Exercise task 1: Reproduce the marketing blog post word for word, starting at "Just as I am" and ending at "of another campaign?".
Exercise task 2:
Answer these questions using the marketing blog post:
(a) By the middle of next year, in how many countries is Beiersdorf's new Nivea campaign to run?
(b) Which company made the Dove campaign that the author expected competitors to react to?
(c) For what period did European sales of McDonald's surpass those in the US?

Just as I am stepping onto my flight from Munich to New York, I discover a print campaign in a German magazine that proclaims “Beauty is …” this and that. It’s for Nivea. Some quick background research reveals that Beiersdorf, maker of Nivea, has launched a new campaign that is to run in 64 countries by middle of next year. The message: beauty is more than an ideal; everyone has their own view of beauty; beauty is individual. (View the web site video, complete with tacky music and images of all sorts of people, young and old, men and women, different races).
Does this remind you of another campaign?
Knock-off’s (at times called “benchmarking”) happen all the time in marketing. But this is one of the most shameless I have seen. Are Nivea’s marketing managers so uncreative that they can’t develop their own concept of “Real Beauty”?
I had been wondering how long it would take competitors to react to Unilever’s splendid Dove campaign. Now we know. On Wednesday, in class 1 of my branding course, I will talk about the Dove Campaign for Real Beauty. I wonder what my MBA students will have to say about these Nivea ads.
While celebrity chefs have discovered the appeal of mass market food (case in point: foie gras hamburgers) some fast food makers have decided to go upscale. And successfully so: In Europe, McDonald’s Golden Arches have received a stylish design make-over. I just visited one in Munich, although purely as a “design excursion.” (I still don’t trust the food.) American readers can see a slideshow of these new stores at NYTimes.com. The refurbished stores have rejuvenated European sales, which surpassed the US for the first six months of the year.

Data listing:
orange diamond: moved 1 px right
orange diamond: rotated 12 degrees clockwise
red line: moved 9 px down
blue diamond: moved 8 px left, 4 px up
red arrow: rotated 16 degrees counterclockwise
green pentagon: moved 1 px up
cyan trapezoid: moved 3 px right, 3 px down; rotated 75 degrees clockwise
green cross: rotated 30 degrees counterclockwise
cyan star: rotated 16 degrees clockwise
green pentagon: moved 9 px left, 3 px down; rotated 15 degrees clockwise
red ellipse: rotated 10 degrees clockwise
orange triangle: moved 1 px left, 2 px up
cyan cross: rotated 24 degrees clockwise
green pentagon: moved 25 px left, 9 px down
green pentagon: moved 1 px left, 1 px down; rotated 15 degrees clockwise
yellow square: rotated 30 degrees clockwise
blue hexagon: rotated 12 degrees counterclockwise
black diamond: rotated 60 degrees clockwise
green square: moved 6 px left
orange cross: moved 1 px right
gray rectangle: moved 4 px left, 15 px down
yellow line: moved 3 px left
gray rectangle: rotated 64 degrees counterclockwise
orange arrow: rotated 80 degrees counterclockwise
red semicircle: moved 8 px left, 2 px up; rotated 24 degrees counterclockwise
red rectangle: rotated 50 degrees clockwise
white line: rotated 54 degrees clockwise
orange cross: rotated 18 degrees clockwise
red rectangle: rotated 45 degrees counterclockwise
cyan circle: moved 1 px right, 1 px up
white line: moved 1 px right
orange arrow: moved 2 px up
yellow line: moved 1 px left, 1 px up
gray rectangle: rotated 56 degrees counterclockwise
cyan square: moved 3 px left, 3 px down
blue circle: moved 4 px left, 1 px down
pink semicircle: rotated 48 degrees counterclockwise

Full response 1:
Just as I am stepping onto my flight from Munich to New York, I discover a print campaign in a German magazine that proclaims “Beauty is …” this and that. It’s for Nivea. Some quick background research reveals that Beiersdorf, maker of Nivea, has launched a new campaign that is to run in 64 countries by middle of next year. The message: beauty is more than an ideal; everyone has their own view of beauty; beauty is individual. (View the web site video, complete with tacky music and images of all sorts of people, young and old, men and women, different races).
Does this remind you of another campaign?

Full response 2:
(a) 64 countries
(b) Unilever
(c) The first six months of the year